> **Required action**
When you copy the records, keep every word exact and leave the pictures out.
***** Entries shown *****
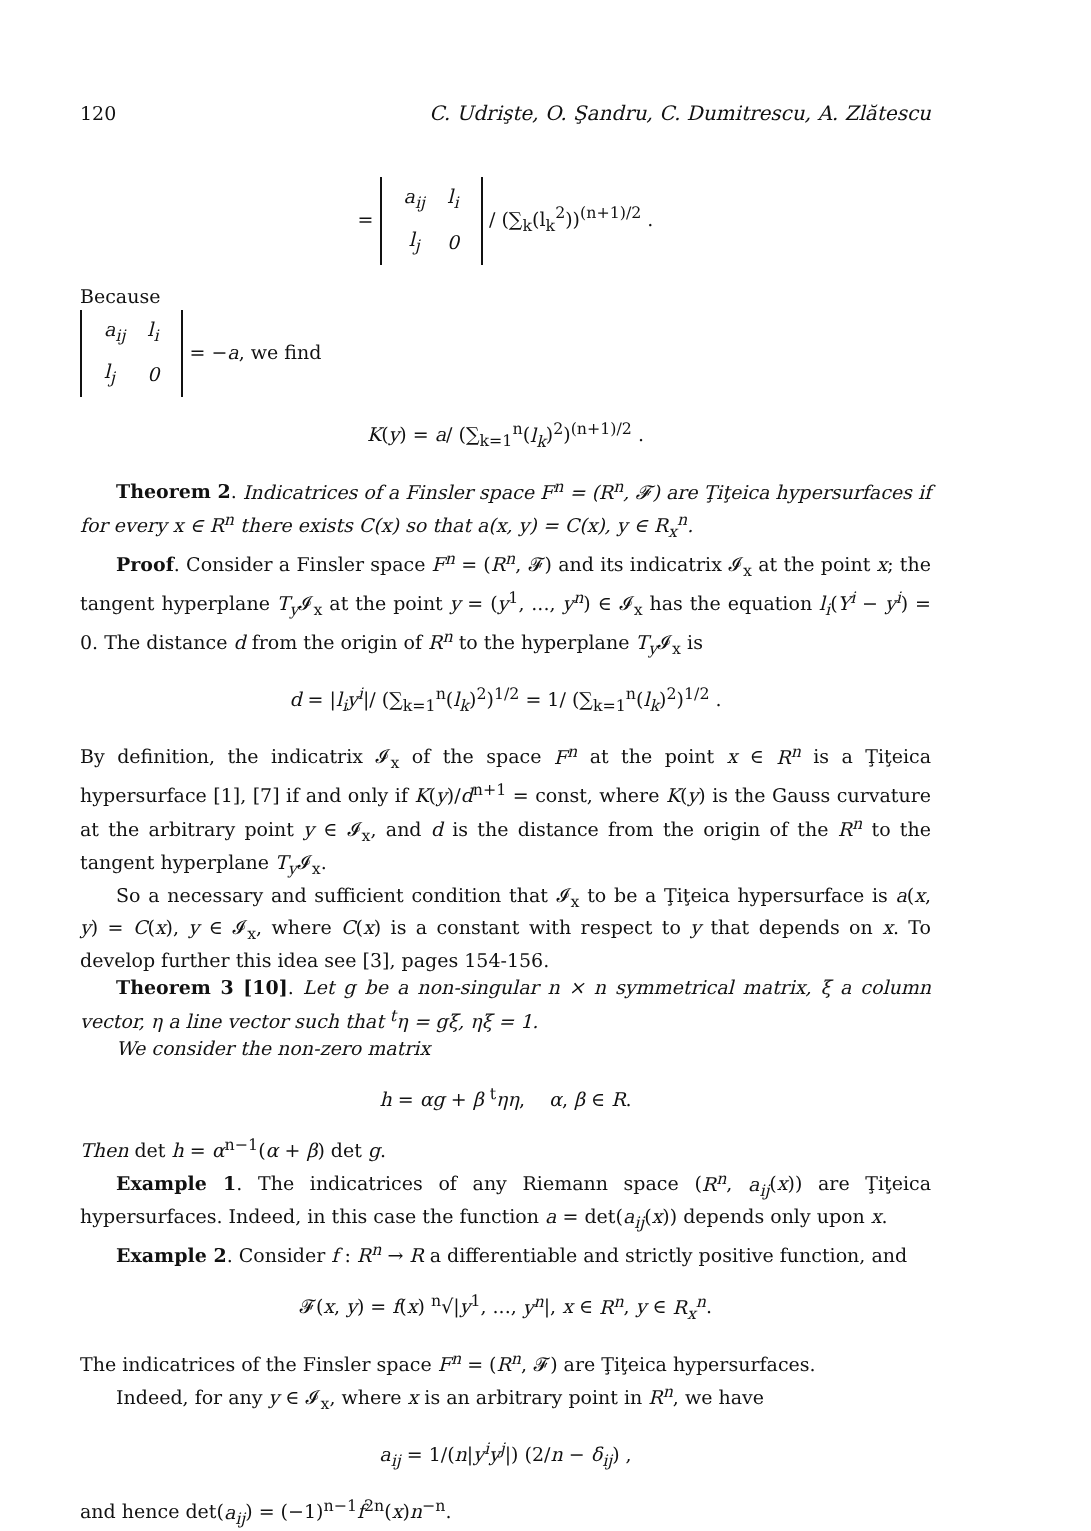120 C. Udrişte, O. Şandru, C. Dumitrescu, A. Zlătescu
=
| a<sub>ij</sub> | l<sub>i</sub> |
| l<sub>j</sub> | 0 |
/ (∑<sub>k</sub>(l<sub>k</sub><sup>2</sup>))<sup>(n+1)/2</sup> .
Because
| a<sub>ij</sub> | l<sub>i</sub> |
| l<sub>j</sub> | 0 |
= −a, we find
K(y) = a/ (∑<sub>k=1</sub><sup>n</sup>(l<sub>k</sub>)<sup>2</sup>)<sup>(n+1)/2</sup> .
Theorem 2. Indicatrices of a Finsler space F<sup>n</sup> = (R<sup>n</sup>, 𝓕) are Ţiţeica hypersurfaces if for every x ∈ R<sup>n</sup> there exists C(x) so that a(x, y) = C(x), y ∈ R<sub>x</sub><sup>n</sup>.
Proof. Consider a Finsler space F<sup>n</sup> = (R<sup>n</sup>, 𝓕) and its indicatrix 𝓘<sub>x</sub> at the point x; the tangent hyperplane T<sub>y</sub> 𝓘<sub>x</sub> at the point y = (y<sup>1</sup>, ..., y<sup>n</sup>) ∈ 𝓘<sub>x</sub> has the equation l<sub>i</sub>(Y<sup>i</sup> − y<sup>i</sup>) = 0. The distance d from the origin of R<sup>n</sup> to the hyperplane T<sub>y</sub> 𝓘<sub>x</sub> is
d = |l<sub>i</sub>y<sup>i</sup>|/ (∑<sub>k=1</sub><sup>n</sup>(l<sub>k</sub>)<sup>2</sup>)<sup>1/2</sup> = 1/ (∑<sub>k=1</sub><sup>n</sup>(l<sub>k</sub>)<sup>2</sup>)<sup>1/2</sup> .
By definition, the indicatrix 𝓘<sub>x</sub> of the space F<sup>n</sup> at the point x ∈ R<sup>n</sup> is a Ţiţeica hypersurface [1], [7] if and only if K(y)/d<sup>n+1</sup> = const, where K(y) is the Gauss curvature at the arbitrary point y ∈ 𝓘<sub>x</sub>, and d is the distance from the origin of the R<sup>n</sup> to the tangent hyperplane T<sub>y</sub> 𝓘<sub>x</sub>.
So a necessary and sufficient condition that 𝓘<sub>x</sub> to be a Ţiţeica hypersurface is a(x, y) = C(x), y ∈ 𝓘<sub>x</sub>, where C(x) is a constant with respect to y that depends on x. To develop further this idea see [3], pages 154-156.
Theorem 3 [10]. Let g be a non-singular n × n symmetrical matrix, ξ a column vector, η a line vector such that <sup>t</sup>η = gξ, ηξ = 1.
We consider the non-zero matrix
h = αg + β <sup>t</sup>ηη, α, β ∈ R.
Then det h = α<sup>n−1</sup>(α + β) det g.
Example 1. The indicatrices of any Riemann space (R<sup>n</sup>, a<sub>ij</sub>(x)) are Ţiţeica hypersurfaces. Indeed, in this case the function a = det(a<sub>ij</sub>(x)) depends only upon x.
Example 2. Consider f : R<sup>n</sup> → R a differentiable and strictly positive function, and
𝓕(x, y) = f(x) <sup>n</sup>√|y<sup>1</sup>, ..., y<sup>n</sup>|, x ∈ R<sup>n</sup>, y ∈ R<sub>x</sub><sup>n</sup>.
The indicatrices of the Finsler space F<sup>n</sup> = (R<sup>n</sup>, 𝓕) are Ţiţeica hypersurfaces.
Indeed, for any y ∈ 𝓘<sub>x</sub>, where x is an arbitrary point in R<sup>n</sup>, we have
a<sub>ij</sub> = 1/(n|y<sup>i</sup>y<sup>j</sup>|) (2/n − δ<sub>ij</sub>) ,
and hence det(a<sub>ij</sub>) = (−1)<sup>n−1</sup>f<sup>2n</sup>(x)n<sup>−n</sup>.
*****
> **Result for this exercise**
120 C. Udrişte, O. Şandru, C. Dumitrescu, A. Zlătescu
=
| a<sub>ij</sub> | l<sub>i</sub> |
| l<sub>j</sub> | 0 |
/ (∑<sub>k</sub>(l<sub>k</sub><sup>2</sup>))<sup>(n+1)/2</sup> .
Because
| a<sub>ij</sub> | l<sub>i</sub> |
| l<sub>j</sub> | 0 |
= −a, we find
K(y) = a/ (∑<sub>k=1</sub><sup>n</sup>(l<sub>k</sub>)<sup>2</sup>)<sup>(n+1)/2</sup> .
Theorem 2. Indicatrices of a Finsler space F<sup>n</sup> = (R<sup>n</sup>, 𝓕) are Ţiţeica hypersurfaces if for every x ∈ R<sup>n</sup> there exists C(x) so that a(x, y) = C(x), y ∈ R<sub>x</sub><sup>n</sup>.
Proof. Consider a Finsler space F<sup>n</sup> = (R<sup>n</sup>, 𝓕) and its indicatrix 𝓘<sub>x</sub> at the point x; the tangent hyperplane T<sub>y</sub> 𝓘<sub>x</sub> at the point y = (y<sup>1</sup>, ..., y<sup>n</sup>) ∈ 𝓘<sub>x</sub> has the equation l<sub>i</sub>(Y<sup>i</sup> − y<sup>i</sup>) = 0. The distance d from the origin of R<sup>n</sup> to the hyperplane T<sub>y</sub> 𝓘<sub>x</sub> is
d = |l<sub>i</sub>y<sup>i</sup>|/ (∑<sub>k=1</sub><sup>n</sup>(l<sub>k</sub>)<sup>2</sup>)<sup>1/2</sup> = 1/ (∑<sub>k=1</sub><sup>n</sup>(l<sub>k</sub>)<sup>2</sup>)<sup>1/2</sup> .
By definition, the indicatrix 𝓘<sub>x</sub> of the space F<sup>n</sup> at the point x ∈ R<sup>n</sup> is a Ţiţeica hypersurface [1], [7] if and only if K(y)/d<sup>n+1</sup> = const, where K(y) is the Gauss curvature at the arbitrary point y ∈ 𝓘<sub>x</sub>, and d is the distance from the origin of the R<sup>n</sup> to the tangent hyperplane T<sub>y</sub> 𝓘<sub>x</sub>.
So a necessary and sufficient condition that 𝓘<sub>x</sub> to be a Ţiţeica hypersurface is a(x, y) = C(x), y ∈ 𝓘<sub>x</sub>, where C(x) is a constant with respect to y that depends on x. To develop further this idea see [3], pages 154-156.
Theorem 3 [10]. Let g be a non-singular n × n symmetrical matrix, ξ a column vector, η a line vector such that <sup>t</sup>η = gξ, ηξ = 1.
We consider the non-zero matrix
h = αg + β <sup>t</sup>ηη, α, β ∈ R.
Then det h = α<sup>n−1</sup>(α + β) det g.
Example 1. The indicatrices of any Riemann space (R<sup>n</sup>, a<sub>ij</sub>(x)) are Ţiţeica hypersurfaces. Indeed, in this case the function a = det(a<sub>ij</sub>(x)) depends only upon x.
Example 2. Consider f : R<sup>n</sup> → R a differentiable and strictly positive function, and
𝓕(x, y) = f(x) <sup>n</sup>√|y<sup>1</sup>, ..., y<sup>n</sup>|, x ∈ R<sup>n</sup>, y ∈ R<sub>x</sub><sup>n</sup>.
The indicatrices of the Finsler space F<sup>n</sup> = (R<sup>n</sup>, 𝓕) are Ţiţeica hypersurfaces.
Indeed, for any y ∈ 𝓘<sub>x</sub>, where x is an arbitrary point in R<sup>n</sup>, we have
a<sub>ij</sub> = 1/(n|y<sup>i</sup>y<sup>j</sup>|) (2/n − δ<sub>ij</sub>) ,
and hence det(a<sub>ij</sub>) = (−1)<sup>n−1</sup>f<sup>2n</sup>(x)n<sup>−n</sup>.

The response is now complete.